Pope Francis was scheduled to attend the COP26 summit of world leaders in Glasgow, Scotland, in November but canceled at the last minute. The event was poised to address the major challenges brought on by climate change and set out new global objectives for the environment but ended with a somewhat lackluster outcome as countries failed to find common ground.
Starting Jan. 1, France will take on the rotating presidency of the European Union, and some observers consider the Italy-France treaty to be a sign of shifting power dynamics in the Old Continent following the turbulent Brexit negotiations.

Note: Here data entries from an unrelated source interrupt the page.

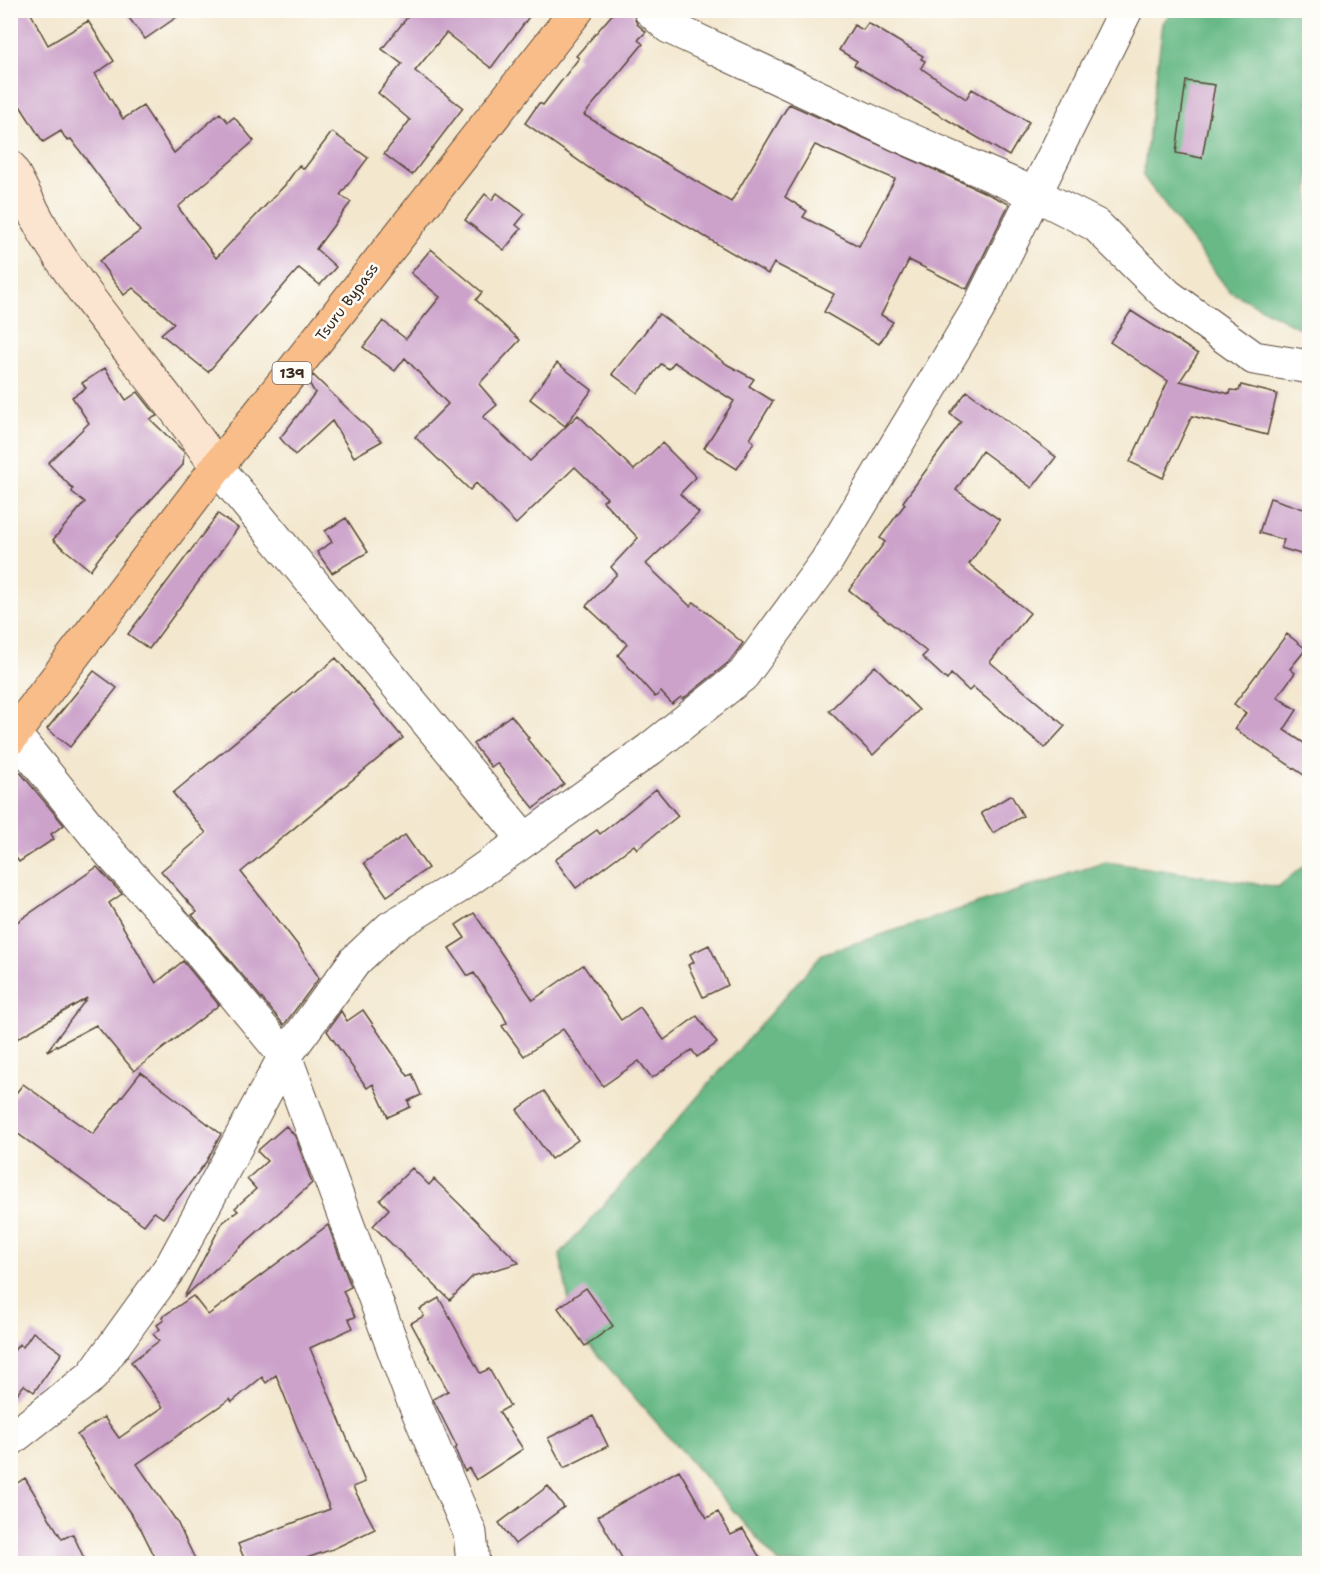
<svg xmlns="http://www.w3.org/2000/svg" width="1320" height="1574" font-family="'Shantell Sans',sans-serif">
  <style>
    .forest { fill: #67b986; stroke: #517252; stroke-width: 1.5 }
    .building { fill: #cca2ca; fill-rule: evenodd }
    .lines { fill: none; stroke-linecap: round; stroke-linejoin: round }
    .street-casing { stroke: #574638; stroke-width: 35 }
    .secondary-casing { stroke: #574638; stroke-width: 35 }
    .highway-casing { stroke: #574638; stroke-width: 35 }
    .street { stroke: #fff; stroke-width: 33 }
    .secondary { stroke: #fce5d0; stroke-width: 33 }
    .highway { stroke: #f8bd89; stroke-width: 33 }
    .labels { text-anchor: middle; stroke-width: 5; stroke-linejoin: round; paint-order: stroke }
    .shield { fill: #fdfcf7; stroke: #75695f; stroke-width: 1.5 }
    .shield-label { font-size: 14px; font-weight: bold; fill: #3b2a1e }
    .street-label { font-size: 15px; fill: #3b2a1e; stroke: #fdfcf7 }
  </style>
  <rect width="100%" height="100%" fill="#fdfcf7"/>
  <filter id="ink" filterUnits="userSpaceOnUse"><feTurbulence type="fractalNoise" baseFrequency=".0167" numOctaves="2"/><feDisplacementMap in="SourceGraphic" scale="12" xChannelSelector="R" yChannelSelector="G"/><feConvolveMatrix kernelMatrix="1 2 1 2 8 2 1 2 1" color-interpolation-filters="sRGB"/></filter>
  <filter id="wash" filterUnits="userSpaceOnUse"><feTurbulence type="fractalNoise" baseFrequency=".008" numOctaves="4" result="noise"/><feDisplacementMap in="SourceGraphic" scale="24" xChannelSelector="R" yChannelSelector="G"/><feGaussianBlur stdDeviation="1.35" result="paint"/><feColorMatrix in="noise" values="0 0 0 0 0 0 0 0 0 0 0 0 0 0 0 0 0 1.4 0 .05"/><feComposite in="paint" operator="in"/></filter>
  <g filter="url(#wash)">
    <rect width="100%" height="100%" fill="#f3e7ce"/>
    <!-- forest -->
    <path class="forest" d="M1172,11H1309V333L1229,291L1143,176L1163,23Z
      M1309,861V1563H779L574,1328L560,1255L822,954L1106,862L1278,887Z"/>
    <g id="blocks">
      <!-- building -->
      <path class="building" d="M10,10H29L48,45L88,21L114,61L95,74L123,119L143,106L174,153L220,113L228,122L234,117L254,141L178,207L216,258L285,185L299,165L304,169L332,132L368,158L340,195L351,202L316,249L336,267L320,285L299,268L208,372L161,334L174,323L133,288L124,295L99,261L140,231L71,139L67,141L61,131L43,142L10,90Z
        M123,10H187L145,39Z
        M413,10H534L491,68L446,33L415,71L463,108L412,175L384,154L410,120L378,93L402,64L382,49Z
        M616,10H632L637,24L646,32L638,40L643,44L584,115L731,202L789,104L988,194L1009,204L967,289L909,260L881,315L893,322L879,344L824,312L834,294L774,263L768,274L592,170L525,123L539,103L543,105L579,58L576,56ZM815,145L895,179L859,246L803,217L807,211L785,197Z
        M868,23L923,56L921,59L925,61L921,68L966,99L972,89L1029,122L1009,156L854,65L857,61L839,50L854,25L863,30Z
        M1186,81L1215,85L1202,158L1176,153Z
        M497,193L525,214L516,225L521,229L504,250L465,220L485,194L492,200Z
        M431,249L482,292L476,300L520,340L479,384L497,405L483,417L530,461L578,415L634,470L662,443L696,477L680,494L699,513L646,564L690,606L694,602L743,643L729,662L683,699L681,697L672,704L661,692L655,697L618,655L627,644L586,606L617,574L611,567L638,538L603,501L607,498L575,467L516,524L476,483L470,490L415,437L448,404L405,358L395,371L363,347L383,321L406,339L440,297L411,273Z
        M1131,311L1198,354L1180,381L1230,394L1231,390L1239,391L1241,385L1277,394L1267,435L1192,416L1163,478L1130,462L1168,381L1110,342Z
        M659,314L728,365L754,379L749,386L773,401L750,439L754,442L737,469L704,448L734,401L674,362L669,369L661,364L638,393L612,374Z
        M557,363L592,390L565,426L530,399Z
        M105,368L126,400L138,392L157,416L150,419L184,452L183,465L105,550L90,570L53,540L85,502L72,492L73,489L48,463L89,423L72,397L86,388L82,383Z
        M313,375L347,408L382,441L354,457L332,421L295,455L280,438L315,393L308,381Z
        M967,391L1056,457L1032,488L982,451L956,490L1000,520L969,564L1030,613L990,662L1065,726L1045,748L973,687L969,691L951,674L947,680L922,657L927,652L849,590L885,542L880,538L905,504L903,502L961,422L950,414Z
        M1270,498L1310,511V557L1281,548L1284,540L1259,533Z
        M218,514L238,528L149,649L128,634Z
        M346,518L368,552L332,573L317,552L332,542L325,531Z
        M1287,634L1306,649L1290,669L1295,673L1277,697L1297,710L1284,730L1310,747V779L1235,729L1246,713L1234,704Z
        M336,658L403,738L241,872L300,948L319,978L284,1025L192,915L197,912L161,871L206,833L173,793Z
        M875,666L919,710L873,755L829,711Z
        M94,671L117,688L70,747L47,729Z
        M511,715L529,738L527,739L564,784L534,808L497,763L491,767L473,744Z
        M20,772L64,825L51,834L54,839L19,862L10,849V784Z
        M656,789L678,816L637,849L634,845L576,888L555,860L597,830L600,834Z
        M1011,795L1023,816L993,833L981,813Z
        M405,835L428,868L387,896L364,863Z
        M97,867L122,894L109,903L156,983L183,961L219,1005L134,1071L96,1025L47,1051L87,998L10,1043V927Z
        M474,913L533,1000L583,965L621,1020L640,1007L664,1040L697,1016L717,1043L697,1057L692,1050L652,1078L639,1061L603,1086L563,1029L524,1056L502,1026L507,1023L502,1013L474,973L468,976L449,948L465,938L456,925Z
        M709,945L728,985L703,997L688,965L694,962L690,954Z
        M363,1010L408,1076L412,1074L421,1095L408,1101L410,1107L388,1117L373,1084L367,1088L327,1031L341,1011L347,1021Z
        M141,1072L221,1134L206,1162L163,1218L154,1212L144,1225L10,1128V1101L23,1084L93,1134Z
        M544,1091L578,1140L551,1159L517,1110Z
        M286,1126L295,1136L312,1183L184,1297L222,1223L238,1211L235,1208L256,1189L247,1179L267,1161L257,1151Z
        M412,1168L429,1185L434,1179L519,1263L473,1276L450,1300L373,1226L389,1209L380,1200Z
        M328,1225L351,1287L343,1291L355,1317L349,1319L353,1328L310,1348L365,1482L353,1487L375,1529L333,1549L292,1563H246L238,1544L330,1509L276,1375L266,1383L262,1377L232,1402L230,1399L137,1464L177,1522L197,1563H158L141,1529L77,1435L104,1417L119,1438L163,1407L131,1362L159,1341L153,1334L160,1329L157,1325L164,1320L162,1317L193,1296L208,1315Z
        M586,1288L613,1326L585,1346L558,1308Z
        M439,1298L480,1373L489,1369L510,1406L499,1412L523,1449L476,1480L469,1468L465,1471L463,1468L455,1449L457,1447L433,1399L448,1391L411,1323L424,1316L420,1309Z
        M33,1332L62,1353L34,1392L24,1385L10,1403V1356L19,1344L23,1347Z
        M593,1416L608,1446L564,1468L548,1438Z
        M679,1470L707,1518L718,1512L731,1535L743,1529L763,1563H625L598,1516Z
        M25,1478L62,1539L73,1534L86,1563H10V1488Z
        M548,1486L564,1507L515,1544L499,1523Z"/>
    </g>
  </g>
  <g filter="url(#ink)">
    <use href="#blocks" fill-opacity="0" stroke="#574638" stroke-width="1.5"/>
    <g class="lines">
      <defs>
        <path id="street" d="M650,10L669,27L897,134L1035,194L1096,225L1167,295L1254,358L1310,367
          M217,467L525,840
          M14,734L111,854L193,944L285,1056L409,1390L470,1533L473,1564
          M10,1440L92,1376L172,1265L285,1056L355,961L390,928L458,887L525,840L650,749L743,675L826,562L978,309L1126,10"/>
        <path id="secondary" d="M10,167C23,191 35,217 49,240C99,320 165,389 217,467"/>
        <path id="highway" d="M10,739L217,467L577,10"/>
      </defs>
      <!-- street casing -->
      <use href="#street" class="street-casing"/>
      <!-- secondary casing -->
      <use href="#secondary" class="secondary-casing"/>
      <!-- highway casing -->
      <use href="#highway" class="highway-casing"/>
      <!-- street -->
      <use href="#street" class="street"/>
      <!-- secondary -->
      <use href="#secondary" class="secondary"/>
      <!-- highway -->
      <use href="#highway" class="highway"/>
    </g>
  </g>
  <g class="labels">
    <!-- shield labels -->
    <rect class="shield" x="272.5" y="362" width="39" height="22" rx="4.5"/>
    <g class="shield-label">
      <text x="292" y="378">139</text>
    </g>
    <!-- street labels -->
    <g class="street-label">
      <text transform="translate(347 302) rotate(-53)" y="5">Tsuru Bypass</text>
    </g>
  </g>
  <!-- margin -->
  <rect width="1320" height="1574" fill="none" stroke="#fdfcf7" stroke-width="36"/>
</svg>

The French president and the pope have met several times and have had at least four phone calls through the years. The political challenges of the Middle East and Northern Africa, where France continues to play a significant role, were also a topic of conversation at the Vatican.
In regard to Lebanon, specifically, torn by decades of violence and now facing a major economic decline, Pope Francis and Macron share a common vision for its future. On Thursday (Nov. 25), Macron wrote to Lebanese President Michel Aoun to assure him the international community is willing to help, “but Lebanese authorities must restore confidence in their country.”
In a private meeting with Lebanese Prime Minister Najib Mikati at the Vatican the same day, Pope Francis voiced his support for the Lebanese people and said their country is a model of coexistence that represents “a message and even a promise worth fighting for.”